Donnerstag, 17. Januar 2019
Traditionell werden Generalkapitel von einem externen Moderator begleitet. Beim 69. Generalkapitel der Barmherzigen Brüder wurde der Comboni-Missionar und ehemalige Generalsekretär der Generaloberenkonferenz P. David Glenday mit dieser Aufgabe betraut. [Die Barmherzigen Brüder]

P. David Glenday, Comboni-Missionar.

P. David, wie ist es, beim Generalkapitel eines anderen Ordens dabei zu sein, und zudem als Moderator?

Mich bewegen eine Vielzahl von Gefühlen! Schon die Ehre des Vertrauens, das mir die Brüder entgegengebracht haben. Natürlich bin auch besorgt angesichts der Verantwortung, die mir übertragen wurde. Dies ist das vierte Mal, dass ich ein Generalkapitel einer anderen Ordensgemeinschaft begleite. Ich bin mit den Brüdern ins Boot gestiegen, jetzt verlassen wir den Hafen und wir werden sehen, wohin uns die Winde und Strömungen führen werden. Ich kenne die Barmherzigen Brüdern seit 2 – 3 Jahren und hatte die Freude, wichtige Momente mit ihnen zu erleben. Der Herr führt uns und die Erfahrung sagt mir, dass er uns oft auf unerwartete Weise führt.

Was sind die Herausforderungen eines Generalkapitels?

Ich würde sagen, dass die größte Herausforderung darin besteht, den Weg zu finden, unser Charisma in einer sich ständig verändernden Welt zu leben. Ich habe keine Zweifel an der aktuellen Bedeutung des Charismas der Barmherzigen Brüder. Es gibt Antwort auf viele aktuelle Probleme in unserer Gesellschaft. Die Herausforderung besteht darin, zu erkennen, wie die Brüder heute das Charisma leben sollen. Wie können sie weiter ihre Werke leiten, die so groß geworden sind? Wie können sie auf immer striktere Gesetze und Richtlinien im Gesundheitswesen reagieren? Wie können wir mit den kulturellen Unterschieden umgehen, die innerhalb des Ordens von einem Teil der Welt zum anderen so wichtig sind? Ein Generalkapitel ist eine Chance, aber nichts ist garantiert. Deshalb ist es wichtig, es im Gebet und im Vertrauen auf Gott zu erleben. Ein aufmerksames Hören auf das, was der Heilige Geist uns sagen will, ist wesentlich, verbunden mit einem Offensein für die anderen Kulturen, um zu vermeiden, dass man nur unter sich bleibt.

Eine Haltung, die nicht unbedingt selbstverständlich ist in einem Orden, der in 54 Ländern tätig ist…

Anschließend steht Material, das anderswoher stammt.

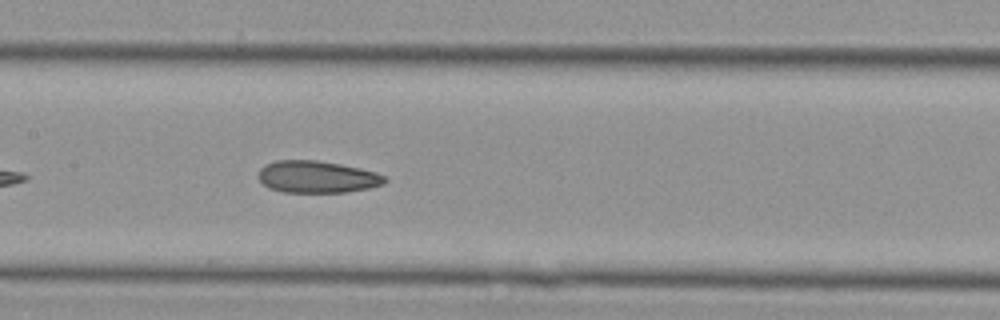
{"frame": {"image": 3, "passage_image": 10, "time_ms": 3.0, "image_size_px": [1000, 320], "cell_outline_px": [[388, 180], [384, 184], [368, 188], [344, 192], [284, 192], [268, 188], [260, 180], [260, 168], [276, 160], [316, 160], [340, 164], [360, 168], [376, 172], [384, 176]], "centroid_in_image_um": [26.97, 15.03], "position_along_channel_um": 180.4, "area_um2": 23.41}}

Diese kulturelle Vielfalt innerhalb des Ordens der Barmherzigen Brüder beeindruckt mich. Es grenzt an ein Wunder, dass die Brüder in einer solchen Vielfalt zusammenzuarbeiten fähig sind und zusammenfinden! Es ist absolut nicht einfach und schon gar nicht bequem, die ganze Zeit von einer Sprache zur anderen zu wechseln oder stundenlang mit Kopfhörern zu arbeiten..... Aber ich denke, wir haben eine gutes Basis, auf der wir aufbauen können. Jetzt müssen wir beten und vertrauen. Der Heilige Geist sagt uns, dass jeder von uns für den anderen geschaffen ist. Dieses Kapitel ist eine gute Gelegenheit, uns an diese Tatsache zu erinnern und den Orden bei seiner Mission zu unterstützen, den Schwächsten zu helfen.

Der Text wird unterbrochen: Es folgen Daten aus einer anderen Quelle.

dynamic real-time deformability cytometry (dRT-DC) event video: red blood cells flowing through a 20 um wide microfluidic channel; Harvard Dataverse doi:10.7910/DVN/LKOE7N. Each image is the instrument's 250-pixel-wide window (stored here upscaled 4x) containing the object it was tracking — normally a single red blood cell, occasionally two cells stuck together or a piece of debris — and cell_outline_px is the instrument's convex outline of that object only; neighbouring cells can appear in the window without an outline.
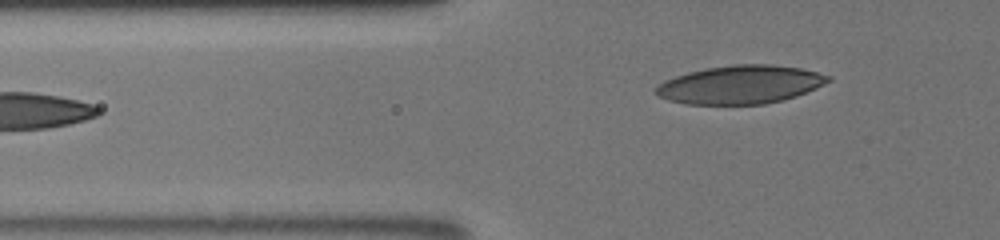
{"species": "human", "species_latin": "Homo sapiens", "temperature_condition": "room temperature", "stored_images_in_passage": 17, "camera_frame_rate_fps": 3000, "um_per_image_px": 0.085, "donor": {"sex": "male"}, "frame": {"image": 1, "passage_image": 17, "time_ms": 7.333, "image_size_px": [1000, 240], "cell_outline_px": [[832, 80], [824, 84], [796, 96], [784, 100], [764, 104], [684, 104], [668, 100], [660, 96], [656, 92], [656, 88], [664, 80], [688, 72], [704, 68], [732, 64], [772, 64], [800, 68], [832, 76]], "centroid_in_image_um": [62.95, 7.18], "position_along_channel_um": 62.9, "area_um2": 38.49}}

Sie bestehen sehr auf den Wert des Gebets. Es ist interessant zu sehen, dass viele Botschaften aus der ganzen Welt von Brüdern und Mitarbeitern kommen, die ihre Gebetsverbundenheit mit den Kapitularen bekunden.

Diese universelle Gebetsgemeinschaft ist sehr wichtig, sie ist eine Quelle der Kraft und des Lichts für den Orden bei diesem wichtigen Ereignis in seiner Geschichte. Es wird bei diesem Kapitel unweigerlich Momente der Freude geben, aber auch schwierige Momente. Dieses Gefühl der Verbundenheit ist wesentlich. Es sagt uns, dass das Charisma der Johann von Gott-Familie nicht nur das Eigentum einiger weniger ist, sondern ein Geschenk an die ganze Kirche und an die Welt. Die Verbundenheit und das Anteilnehmen von Brüdern und Mitarbeitern aus der ganzen Welt ist ein Geschenk. Die Kirche wird von diesem Kapitel bereichert werden, davon bin ich überzeugt.